August 29: Eleven years ago in El Calafate Einar Enevoldsen and Steve Fossett flew to the soaring world altitude record of 15,460 meters. Tago was a member of that first team and is with us in El Calafate. He shared his photos from that amazing day. We celebrate their fabulous effort and accomplishment. The genesis of Perlan 2 was born on their way down from the record height. Salud!
On August 29, 2017, the eleventh anniversary of Einar and Steve's record flight, Airbus Perlan Mission II hosted an educational outreach presentation in El Calafate. Miguel Iturmendi was the lead for setting this up with 200 local students. It took him weeks to find a way through layers of challenges, but Miguel and Bismar Rossi made it happen. Bismar also helped last year to set classroom visits and hangar tours. Those were not possible this year.
On August 25, 2017 Airbus Perlan Mission II team took a well earned sleep-in, but still went to hangar at 10 am for some planned work. With several days of very light winds forecast we had time available for some maintence.
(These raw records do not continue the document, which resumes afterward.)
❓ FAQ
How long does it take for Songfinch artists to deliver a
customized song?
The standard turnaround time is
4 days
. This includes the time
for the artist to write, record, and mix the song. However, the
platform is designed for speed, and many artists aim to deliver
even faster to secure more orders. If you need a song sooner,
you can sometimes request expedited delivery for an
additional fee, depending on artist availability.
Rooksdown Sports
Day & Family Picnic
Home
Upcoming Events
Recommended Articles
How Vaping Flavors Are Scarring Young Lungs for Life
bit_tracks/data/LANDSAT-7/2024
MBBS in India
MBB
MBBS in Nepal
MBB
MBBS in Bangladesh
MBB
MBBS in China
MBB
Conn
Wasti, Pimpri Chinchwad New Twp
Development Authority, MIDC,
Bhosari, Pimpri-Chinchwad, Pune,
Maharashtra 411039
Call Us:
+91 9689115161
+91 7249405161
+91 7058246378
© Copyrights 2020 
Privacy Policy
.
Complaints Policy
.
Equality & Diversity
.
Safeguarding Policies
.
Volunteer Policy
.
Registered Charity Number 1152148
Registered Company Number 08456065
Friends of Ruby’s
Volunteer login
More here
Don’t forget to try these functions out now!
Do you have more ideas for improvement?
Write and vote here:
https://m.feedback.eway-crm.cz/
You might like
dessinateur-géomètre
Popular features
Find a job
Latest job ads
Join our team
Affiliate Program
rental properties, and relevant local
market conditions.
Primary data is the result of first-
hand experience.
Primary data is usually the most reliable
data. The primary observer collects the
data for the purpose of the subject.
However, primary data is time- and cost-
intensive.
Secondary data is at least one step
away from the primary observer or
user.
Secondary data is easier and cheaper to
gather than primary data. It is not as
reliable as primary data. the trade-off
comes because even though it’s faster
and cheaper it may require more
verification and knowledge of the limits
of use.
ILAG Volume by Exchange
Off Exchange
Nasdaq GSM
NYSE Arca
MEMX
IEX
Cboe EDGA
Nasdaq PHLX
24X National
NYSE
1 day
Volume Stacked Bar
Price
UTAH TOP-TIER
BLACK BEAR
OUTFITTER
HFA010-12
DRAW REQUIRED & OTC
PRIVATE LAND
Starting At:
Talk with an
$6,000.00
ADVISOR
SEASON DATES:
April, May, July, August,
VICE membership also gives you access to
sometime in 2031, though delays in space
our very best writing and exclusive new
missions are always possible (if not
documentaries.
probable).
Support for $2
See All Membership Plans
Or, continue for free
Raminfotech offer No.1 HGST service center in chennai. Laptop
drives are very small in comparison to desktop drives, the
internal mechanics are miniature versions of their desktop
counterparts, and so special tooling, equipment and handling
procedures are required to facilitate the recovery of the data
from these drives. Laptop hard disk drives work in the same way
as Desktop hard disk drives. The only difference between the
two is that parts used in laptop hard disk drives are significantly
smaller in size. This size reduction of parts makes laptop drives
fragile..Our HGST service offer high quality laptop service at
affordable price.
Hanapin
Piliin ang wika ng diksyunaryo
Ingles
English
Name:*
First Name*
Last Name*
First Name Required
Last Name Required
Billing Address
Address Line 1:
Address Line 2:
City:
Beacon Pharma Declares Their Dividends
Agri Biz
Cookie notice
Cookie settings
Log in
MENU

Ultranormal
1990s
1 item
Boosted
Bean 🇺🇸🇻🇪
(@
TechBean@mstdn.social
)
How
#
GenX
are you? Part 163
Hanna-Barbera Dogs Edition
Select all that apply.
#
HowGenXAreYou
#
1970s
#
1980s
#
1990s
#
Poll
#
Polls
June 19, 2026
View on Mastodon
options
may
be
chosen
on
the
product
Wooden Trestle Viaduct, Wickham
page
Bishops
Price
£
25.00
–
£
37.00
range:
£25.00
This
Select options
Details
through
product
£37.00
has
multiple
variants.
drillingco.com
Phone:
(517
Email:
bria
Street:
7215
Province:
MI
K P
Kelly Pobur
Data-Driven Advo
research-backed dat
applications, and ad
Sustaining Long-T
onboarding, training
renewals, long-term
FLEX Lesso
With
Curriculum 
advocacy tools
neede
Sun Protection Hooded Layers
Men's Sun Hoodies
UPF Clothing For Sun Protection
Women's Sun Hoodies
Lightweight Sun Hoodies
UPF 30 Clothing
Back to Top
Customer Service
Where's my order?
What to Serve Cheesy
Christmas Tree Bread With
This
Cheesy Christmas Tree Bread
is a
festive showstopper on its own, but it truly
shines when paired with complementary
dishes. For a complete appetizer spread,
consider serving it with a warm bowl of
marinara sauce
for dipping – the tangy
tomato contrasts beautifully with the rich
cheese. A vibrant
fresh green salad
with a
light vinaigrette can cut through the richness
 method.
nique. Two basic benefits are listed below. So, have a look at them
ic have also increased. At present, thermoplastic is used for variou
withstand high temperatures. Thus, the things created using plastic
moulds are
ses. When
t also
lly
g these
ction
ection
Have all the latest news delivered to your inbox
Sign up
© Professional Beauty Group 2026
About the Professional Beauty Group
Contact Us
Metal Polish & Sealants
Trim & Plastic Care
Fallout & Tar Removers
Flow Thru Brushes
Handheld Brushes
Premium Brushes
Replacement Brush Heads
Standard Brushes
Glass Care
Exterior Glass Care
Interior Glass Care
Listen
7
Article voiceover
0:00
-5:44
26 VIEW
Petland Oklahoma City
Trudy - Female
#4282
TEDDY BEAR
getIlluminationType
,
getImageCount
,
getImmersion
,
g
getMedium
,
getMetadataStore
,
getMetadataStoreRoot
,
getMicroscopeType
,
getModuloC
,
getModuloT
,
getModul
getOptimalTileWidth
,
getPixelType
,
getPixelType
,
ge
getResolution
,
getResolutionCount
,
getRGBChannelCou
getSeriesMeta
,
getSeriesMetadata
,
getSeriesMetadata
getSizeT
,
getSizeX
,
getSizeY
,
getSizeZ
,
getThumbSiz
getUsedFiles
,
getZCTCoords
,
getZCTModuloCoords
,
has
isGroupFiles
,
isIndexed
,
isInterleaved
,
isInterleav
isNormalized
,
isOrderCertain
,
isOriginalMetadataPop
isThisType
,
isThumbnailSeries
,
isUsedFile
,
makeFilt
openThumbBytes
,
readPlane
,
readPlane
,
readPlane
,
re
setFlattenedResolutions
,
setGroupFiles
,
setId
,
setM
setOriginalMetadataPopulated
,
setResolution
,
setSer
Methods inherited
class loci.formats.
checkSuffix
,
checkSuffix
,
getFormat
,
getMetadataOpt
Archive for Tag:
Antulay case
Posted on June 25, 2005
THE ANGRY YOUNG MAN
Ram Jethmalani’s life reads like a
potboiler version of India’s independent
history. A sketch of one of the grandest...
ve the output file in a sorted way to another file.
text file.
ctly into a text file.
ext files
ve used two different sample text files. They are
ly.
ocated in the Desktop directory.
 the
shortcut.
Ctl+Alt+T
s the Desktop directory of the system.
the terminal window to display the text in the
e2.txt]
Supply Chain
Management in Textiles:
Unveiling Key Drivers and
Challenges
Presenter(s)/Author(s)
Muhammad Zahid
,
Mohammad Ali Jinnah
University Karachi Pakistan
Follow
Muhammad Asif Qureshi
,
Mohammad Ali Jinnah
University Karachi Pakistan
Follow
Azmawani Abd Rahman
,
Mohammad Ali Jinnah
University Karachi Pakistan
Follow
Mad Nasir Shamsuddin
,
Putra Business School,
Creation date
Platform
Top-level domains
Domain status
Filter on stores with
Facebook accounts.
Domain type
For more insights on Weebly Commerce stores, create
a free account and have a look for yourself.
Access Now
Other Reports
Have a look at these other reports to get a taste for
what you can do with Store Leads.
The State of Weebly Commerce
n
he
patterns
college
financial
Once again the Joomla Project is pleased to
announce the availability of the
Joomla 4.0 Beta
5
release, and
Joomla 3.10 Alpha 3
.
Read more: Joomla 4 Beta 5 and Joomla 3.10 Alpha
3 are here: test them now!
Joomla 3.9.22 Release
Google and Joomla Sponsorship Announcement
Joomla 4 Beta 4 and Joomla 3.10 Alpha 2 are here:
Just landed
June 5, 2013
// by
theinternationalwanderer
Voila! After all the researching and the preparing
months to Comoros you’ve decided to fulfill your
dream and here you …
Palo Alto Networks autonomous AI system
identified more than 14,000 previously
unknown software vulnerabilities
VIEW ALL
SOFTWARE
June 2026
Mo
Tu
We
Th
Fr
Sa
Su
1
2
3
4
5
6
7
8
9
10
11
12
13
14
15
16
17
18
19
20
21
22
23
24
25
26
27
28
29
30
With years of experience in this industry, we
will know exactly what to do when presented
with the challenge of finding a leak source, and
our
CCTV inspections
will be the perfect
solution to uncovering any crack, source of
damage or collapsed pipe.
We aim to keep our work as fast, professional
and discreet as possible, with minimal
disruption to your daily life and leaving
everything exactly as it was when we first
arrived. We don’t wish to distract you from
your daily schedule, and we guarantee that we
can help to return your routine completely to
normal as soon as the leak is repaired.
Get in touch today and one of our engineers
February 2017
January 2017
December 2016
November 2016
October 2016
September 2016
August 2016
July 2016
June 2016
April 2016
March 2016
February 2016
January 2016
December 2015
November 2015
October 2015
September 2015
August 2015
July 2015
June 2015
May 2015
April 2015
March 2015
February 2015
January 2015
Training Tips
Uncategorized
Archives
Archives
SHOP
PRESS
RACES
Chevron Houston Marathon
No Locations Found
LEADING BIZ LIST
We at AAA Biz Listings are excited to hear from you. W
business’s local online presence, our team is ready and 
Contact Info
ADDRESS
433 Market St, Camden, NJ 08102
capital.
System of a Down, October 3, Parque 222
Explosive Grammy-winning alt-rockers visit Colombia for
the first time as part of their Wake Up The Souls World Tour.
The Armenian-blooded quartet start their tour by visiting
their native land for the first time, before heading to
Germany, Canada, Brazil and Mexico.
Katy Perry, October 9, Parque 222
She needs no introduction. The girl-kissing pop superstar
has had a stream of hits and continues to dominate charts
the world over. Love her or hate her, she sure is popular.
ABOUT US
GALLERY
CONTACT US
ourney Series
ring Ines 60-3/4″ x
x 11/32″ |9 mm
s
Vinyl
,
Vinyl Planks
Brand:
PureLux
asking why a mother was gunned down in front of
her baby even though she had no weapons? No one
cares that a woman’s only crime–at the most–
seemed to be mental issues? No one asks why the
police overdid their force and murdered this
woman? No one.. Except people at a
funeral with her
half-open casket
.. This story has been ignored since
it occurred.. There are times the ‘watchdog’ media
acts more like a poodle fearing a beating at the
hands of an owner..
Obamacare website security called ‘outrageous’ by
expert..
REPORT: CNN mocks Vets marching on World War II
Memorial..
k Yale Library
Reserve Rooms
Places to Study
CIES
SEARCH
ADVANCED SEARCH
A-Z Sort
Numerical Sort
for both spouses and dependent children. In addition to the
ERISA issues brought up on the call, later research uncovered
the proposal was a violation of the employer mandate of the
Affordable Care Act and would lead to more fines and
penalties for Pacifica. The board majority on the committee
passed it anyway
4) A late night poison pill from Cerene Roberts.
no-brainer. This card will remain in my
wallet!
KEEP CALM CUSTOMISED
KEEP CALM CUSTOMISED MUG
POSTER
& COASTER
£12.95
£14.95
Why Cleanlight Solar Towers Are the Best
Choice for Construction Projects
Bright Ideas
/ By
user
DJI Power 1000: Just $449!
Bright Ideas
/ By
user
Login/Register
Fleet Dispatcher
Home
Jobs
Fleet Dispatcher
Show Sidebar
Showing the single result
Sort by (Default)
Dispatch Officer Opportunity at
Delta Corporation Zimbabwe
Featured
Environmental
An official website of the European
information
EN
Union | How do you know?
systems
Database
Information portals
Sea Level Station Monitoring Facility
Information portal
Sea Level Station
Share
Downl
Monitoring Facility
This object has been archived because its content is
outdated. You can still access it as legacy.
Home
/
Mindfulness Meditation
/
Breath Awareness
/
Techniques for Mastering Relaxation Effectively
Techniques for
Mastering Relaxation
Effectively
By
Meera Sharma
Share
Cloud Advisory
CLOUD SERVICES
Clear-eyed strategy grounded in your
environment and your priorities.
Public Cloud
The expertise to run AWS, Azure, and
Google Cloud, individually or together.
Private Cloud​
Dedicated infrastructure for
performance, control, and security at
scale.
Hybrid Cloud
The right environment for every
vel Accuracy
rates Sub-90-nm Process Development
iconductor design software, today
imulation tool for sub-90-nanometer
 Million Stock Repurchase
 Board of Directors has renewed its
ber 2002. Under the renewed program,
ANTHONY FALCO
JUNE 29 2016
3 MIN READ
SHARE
The front eyeball dual pane windows were getting some fog between the panes so Ed did the dry air purging. This is periodic maintence as the hangar is on the shore of the largest lake in Argentina. A tiny fitting was tapped and screwed into the purge hole to assist future purges.
Weather forecasting is as much art as science, especially in Patagonia. Airbus Perlan Mission II has the best forecasts and satellite photos available this year. Last year the GOES 13 satellite photos for southern Patagonia were only published three times per day. This year the GOES 16 satellite photos are every 15 minutes which is a huge improvement; usually not quite an hour old when we can see them on-line. We are launching our Perlan weather balloon to confirm any forecast soundings and create our own SkewT charts.
On August 24, 2017 there was not a strong indication of wave. But if you look at the multi-day outlook it was the best we would see for the next 5 days. The Perlan team is great, we are all wanting to do our part to make it happen if at all possible. So we decided to fly and explore.
After a strong effort by the Airbus Perlan Mission II team on the morning of August 19, 2017 we were ready to tow out Perlan 2. (See separate blog about PreFlight.) We had been inspired by the possible forecast from 48 hours previous for what might be possible. Unfortunately as the day got nearer the new forecast reduced our hopes. Back on Thursday the lift band through the sky in the cross section forecast was the best we had seen with a red (lift) path from low to high altitudes. (First photo) But on the actual flight day the lower level lift was not as strong as desired and the mid level was almost non-existant (Second photo). The high level wave was still looking strong.
This blog is dedicated to the entire support team for Perlan Project in El Calafate. On August 19 we knew there was a short window of opportunity to fly between two fronts. But when we arrived at the hangar there was ice pushed up against the 4 piece rolling hangar doors. And pushing the main wheel of Perlan 2 through snow with the low fairing and antennas was not happening. The balloon team released a weather balloon and Morgan updated some wing tip software. It was Alec's last day so he continued to train others as his replacement. Alec left big shoes to fill.